Con una presencia impensada hace unos años atrás, la consigna “no es amor, es trabajo no pago” ha puesto en discusión una naturalización que la propia palabra esencial tiene como ambigüedad: la necesidad de desacoplar los trabajos reproductivos respecto de los mandatos de géneros (la responsabilización, una y otra vez, de a quienes les toca cuidar, esencializando ciertos roles). Esto, a su vez, se ha entrelazado con demandas sobre vivienda, teletrabajo y jubilaciones, por nombrar tres reclamos estratégicos que los feminismos han levantado.
Estas maneras de conectar las condiciones de vida, de la reproducción social, especialmente agredida en momentos de crisis, con las formas de trabajo más precarizadas ha permitido ampliar las agendas y abordar lo que significa el endeudamiento de los hogares, el consumo de alimentos tóxicos y dolarizados, y el pago de alquileres que se hacen imposibles y que llevan al hacinamiento, al desalojo y a la toma e, incluso, a situaciones de calle.
Del mismo modo, es la perseverancia organizativa que ha tejido la huelga lo que ha permitido integrar demandas clave que hacen a las vidas de lxs trabajadorxs hoy, remuneradxs y no remuneradxs, en medio de un colapso del metabolismo ecológico inédito. De este modo, el proceso político del paro feminista ha ensanchado el campo social en el que la huelga se inscribe y produce efectos.
-=-=-
SOLICITUD DE TRABAJO A: Reúne cada línea de los registros que contenga la cadena "Reviews", distinguiendo entre mayúsculas y minúsculas.
-=-=-
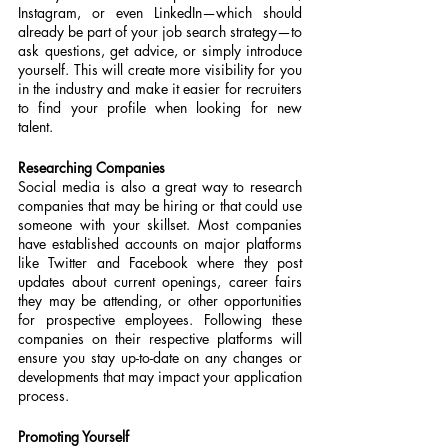
Instagram, or even LinkedIn—which should 
already be part of your job search strategy—to 
ask questions, get advice, or simply introduce 
yourself. This will create more visibility for you 
in the industry and make it easier for recruiters 
to find your profile when looking for new 
talent.
Researching Companies
Social media is also a great way to research 
companies that may be hiring or that could use 
someone with your skillset. Most companies 
have established accounts on major platforms 
like Twitter and Facebook where they post 
updates about current openings, career fairs 
they may be attending, or other opportunities 
for prospective employees. Following these 
companies on their respective platforms will 
ensure you stay up-to-date on any changes or 
developments that may impact your application 
process.
Promoting Yourself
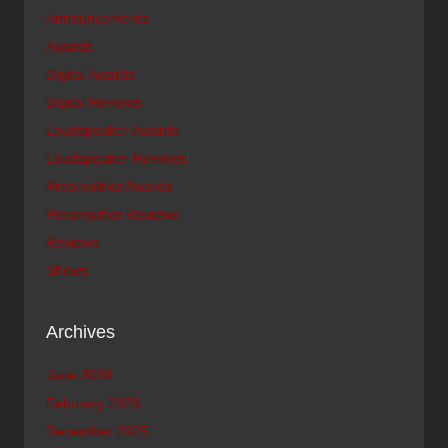
Announcements
Awards
Digital Awards
Digital Reviews
Loudspeaker Awards
Loudspeaker Reviews
Preamplifier Awards
Preamplifier Reviews
Reviews
Shows
Archives
June 2026
February 2026
December 2025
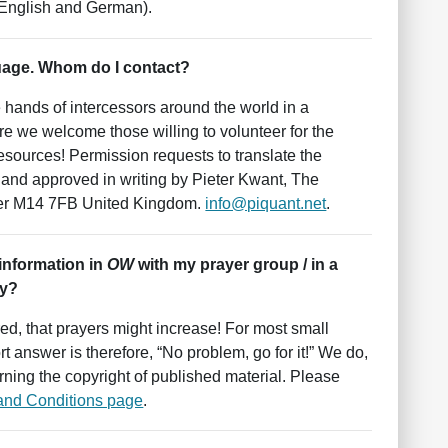
 English and German).
uage. Whom do I contact?
e hands of intercessors around the world in a
e we welcome those willing to volunteer for the
 resources! Permission requests to translate the
, and approved in writing by Pieter Kwant, The
ter M14 7FB United Kingdom.
info@piquant.net
.
 information in
OW
with my prayer group / in a
ay?
red, that prayers might increase! For most small
t answer is therefore, “No problem, go for it!” We do,
rning the copyright of published material. Please
and Conditions page
.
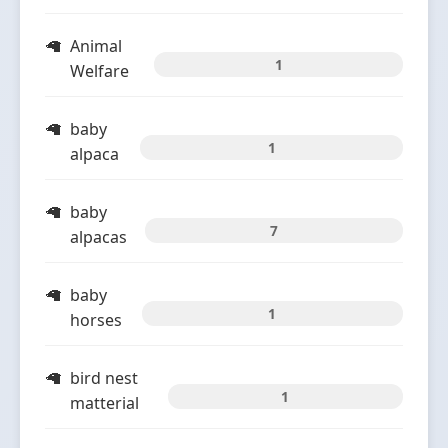
Animal
1
Welfare
baby
1
alpaca
baby
7
alpacas
baby
1
horses
bird nest
1
matterial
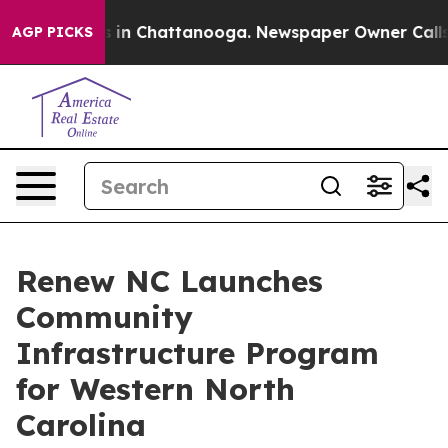
pse
Chaos in Chattanooga. Newspaper Owner Calls the 
AGP PICKS
Renew NC Launches
Community
Infrastructure Program
for Western North
Carolina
-=-=-
SOLICITUD DE TRABAJO B: Según el extracto del documento, ¿cuáles son los tres reclamos estratégicos que los feminismos han levantado?

RESULTADO ESPERADO A:
Digital Reviews
Loudspeaker Reviews
Preamplifier Reviews
Reviews

RESULTADO ESPERADO B: Vivienda, teletrabajo y jubilaciones.